Um 16 Uhr versammelte sich Familie Storch kurzzeitig auf dem Nest. Ben war heimgekehrt und löste Lilly nach einer langen Nachmittagsschicht ab. Sehr zur Freude des Kükens, das auf viel Beute hoffte.

 

 

 

 

Der Wunsch des Kükens wurde erfüllt, denn Ben war bei der Futtersuche fleißig gewesen.

 

 

Zuerst kämpfte er, um alles hochzuwürgen. Schließlich musste das Küken helfen, die Beute aus dem Hals zu bekommen. Als ein Schwanz aus dem Schnabel des Storchenvaters hing, packte das Küken zu und begann zu ziehen. Zentimeter für Zentimeter zerrte es die Beute ans Tageslicht.
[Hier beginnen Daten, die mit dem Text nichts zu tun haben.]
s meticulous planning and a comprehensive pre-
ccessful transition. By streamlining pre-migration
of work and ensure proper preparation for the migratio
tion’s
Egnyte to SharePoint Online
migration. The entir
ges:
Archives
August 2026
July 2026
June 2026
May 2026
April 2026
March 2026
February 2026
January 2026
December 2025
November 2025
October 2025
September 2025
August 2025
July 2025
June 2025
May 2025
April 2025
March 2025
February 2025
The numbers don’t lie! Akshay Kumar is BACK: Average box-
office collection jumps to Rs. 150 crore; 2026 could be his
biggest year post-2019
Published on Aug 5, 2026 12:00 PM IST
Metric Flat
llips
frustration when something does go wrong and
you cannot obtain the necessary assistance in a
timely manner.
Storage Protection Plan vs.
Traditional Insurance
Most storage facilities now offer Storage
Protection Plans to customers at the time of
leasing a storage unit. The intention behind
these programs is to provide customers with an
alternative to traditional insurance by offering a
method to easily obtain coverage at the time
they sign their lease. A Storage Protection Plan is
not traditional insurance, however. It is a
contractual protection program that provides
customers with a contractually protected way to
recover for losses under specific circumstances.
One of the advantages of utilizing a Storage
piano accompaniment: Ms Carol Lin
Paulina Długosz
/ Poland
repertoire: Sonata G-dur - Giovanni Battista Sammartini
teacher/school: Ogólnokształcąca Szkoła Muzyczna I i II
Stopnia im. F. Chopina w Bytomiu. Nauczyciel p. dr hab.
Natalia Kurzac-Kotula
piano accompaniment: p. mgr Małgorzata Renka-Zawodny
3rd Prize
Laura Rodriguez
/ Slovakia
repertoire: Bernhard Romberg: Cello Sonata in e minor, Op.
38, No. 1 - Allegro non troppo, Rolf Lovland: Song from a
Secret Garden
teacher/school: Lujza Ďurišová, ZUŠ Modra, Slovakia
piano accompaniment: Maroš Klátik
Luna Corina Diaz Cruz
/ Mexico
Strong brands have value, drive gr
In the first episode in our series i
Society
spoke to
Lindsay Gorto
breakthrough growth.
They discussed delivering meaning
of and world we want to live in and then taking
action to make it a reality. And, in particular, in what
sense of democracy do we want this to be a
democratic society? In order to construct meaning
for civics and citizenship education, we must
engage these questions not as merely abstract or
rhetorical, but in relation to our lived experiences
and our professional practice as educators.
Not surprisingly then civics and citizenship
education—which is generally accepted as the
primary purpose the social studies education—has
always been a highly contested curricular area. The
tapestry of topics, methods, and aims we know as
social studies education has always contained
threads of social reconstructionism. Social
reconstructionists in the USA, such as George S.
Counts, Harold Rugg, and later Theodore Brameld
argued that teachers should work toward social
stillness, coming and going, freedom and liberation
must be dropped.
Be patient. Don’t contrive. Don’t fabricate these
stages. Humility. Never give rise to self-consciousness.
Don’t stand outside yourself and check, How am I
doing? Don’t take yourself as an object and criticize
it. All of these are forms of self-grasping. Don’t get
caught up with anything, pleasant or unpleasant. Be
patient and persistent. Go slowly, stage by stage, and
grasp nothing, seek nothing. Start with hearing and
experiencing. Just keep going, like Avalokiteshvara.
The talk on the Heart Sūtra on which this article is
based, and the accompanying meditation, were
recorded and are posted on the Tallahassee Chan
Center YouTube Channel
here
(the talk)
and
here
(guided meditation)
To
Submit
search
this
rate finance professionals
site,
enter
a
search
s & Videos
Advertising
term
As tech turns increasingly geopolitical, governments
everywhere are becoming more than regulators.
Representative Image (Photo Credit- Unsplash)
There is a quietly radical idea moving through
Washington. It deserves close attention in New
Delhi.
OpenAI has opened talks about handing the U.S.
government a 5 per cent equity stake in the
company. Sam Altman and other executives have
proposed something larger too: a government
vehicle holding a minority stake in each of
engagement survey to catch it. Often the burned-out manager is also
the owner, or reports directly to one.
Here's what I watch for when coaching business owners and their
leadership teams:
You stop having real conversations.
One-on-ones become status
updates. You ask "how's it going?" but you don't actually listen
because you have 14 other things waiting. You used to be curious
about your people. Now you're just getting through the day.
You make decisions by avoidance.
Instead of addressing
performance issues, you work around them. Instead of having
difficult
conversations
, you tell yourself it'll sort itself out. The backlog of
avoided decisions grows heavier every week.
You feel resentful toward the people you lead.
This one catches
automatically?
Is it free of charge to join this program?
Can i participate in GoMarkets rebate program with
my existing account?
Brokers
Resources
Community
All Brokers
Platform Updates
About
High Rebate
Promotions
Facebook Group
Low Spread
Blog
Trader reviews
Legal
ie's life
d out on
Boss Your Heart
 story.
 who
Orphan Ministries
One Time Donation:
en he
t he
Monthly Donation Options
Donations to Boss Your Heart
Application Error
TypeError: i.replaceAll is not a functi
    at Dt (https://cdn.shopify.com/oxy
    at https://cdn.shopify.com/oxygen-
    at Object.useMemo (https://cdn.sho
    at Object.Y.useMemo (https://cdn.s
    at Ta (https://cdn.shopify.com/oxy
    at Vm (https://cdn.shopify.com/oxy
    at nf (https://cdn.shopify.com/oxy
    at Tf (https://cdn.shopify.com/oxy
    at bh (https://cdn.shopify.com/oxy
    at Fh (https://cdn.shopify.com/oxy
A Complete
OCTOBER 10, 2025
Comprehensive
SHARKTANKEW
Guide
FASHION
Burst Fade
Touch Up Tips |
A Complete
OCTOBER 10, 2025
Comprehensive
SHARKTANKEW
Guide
Ben hing praktisch an der Angel und das Küken befreite ihn schließlich von einem großen Tier, das nach einem Maulwurf aussah. Das Verschlingen ging wesentlich schneller als das Ausspucken. Junior hatte das Riesentier mit nur einem Happs verschluckt.

 

 

 

 

 

„Hilfe, ich kann mich nicht mehr rühren!“

Neben dem Maulwurf dürften noch vier weitere Beutetiere in Form von Ratten in den Bauch des Kükens gewandert sein. Junior saß anschließend kerzengerade im Nest und konnte sich nicht mehr rühren. Ein Völlegefühl scheint das Storchenkind nicht zu kennen, anders lässt sich die Futtermenge nicht erklären.

 

 

 

Das Verdauen fand also zuerst im Sitzen statt, bis alles in den Magen gerutscht war, sodass sich das Küken wieder bewegen konnte.

 

 

Sport zur schnelleren Verdauung ist auch wichtig smile. Außerdem war das Küken mittlerweile wieder alleine auf dem Nest und konnte sich austoben.

 

 

 

 

 

 

Junior ist anscheinend sauer

Von 17:50 bis 19:15 Uhr war kein Alttier auf dem Nest zu sehen. Dann flog Lilly ein und brachte etwas Stroh mit. Das Küken setzte sich hin und es schien, als ob es sehr ärgerlich auf die Eltern war. Futter gab es erstmal nicht, wahrscheinlich spürte Lilly, dass ihr Nachwuchs noch bis oben abgefüllt war.

 

 

 

„Also wenn du ins Nest kommst und mir den Rücken zudrehst – das kann ich auch!“

 

 

 

 

 

Um 21 Uhr war auch Ben zurückgekehrt. Er machte allerdings nur für eine Minute Station auf dem ersten Nest und verabschiedete sich sofort, um zum zweiten Nest hinüberzufliegen.

 

 

 

 

Abendausflug für die Eltern

Lilly blieb unterdessen beim Küken, bis auch sie um 21:15 Uhr das Nest verließ und wieder Richtung Wiesen fortflog.

 

 

 

Junior durfte seinen Storchenpapa aus der Ferne bewundern und musste warten, bis einer der beiden Elternteile zum Nest zurückkehren würde. Doch zuerst verließ auch Ben um halb zehn seinen Sitzplatz und das Küken blieb alleine zurück.

 

 

 

 

 

Junior beobachtete den Sonnenuntergang, saß wartend im Nest und hätte lieber Futter und Wasser gehabt. Um 22 Uhr wurde er endlich erlöst, denn beide Storcheneltern kehrten von ihrem Abendausflug zurück. Ben flog zielgerichtet auf das zweite Nest, Lilly machte beim Küken Station und quartierte sich zu ihrer Nachtwache ein.

 

 

 

 

Gute Nacht, ihr Störche und schlaft gut. Bis morgen.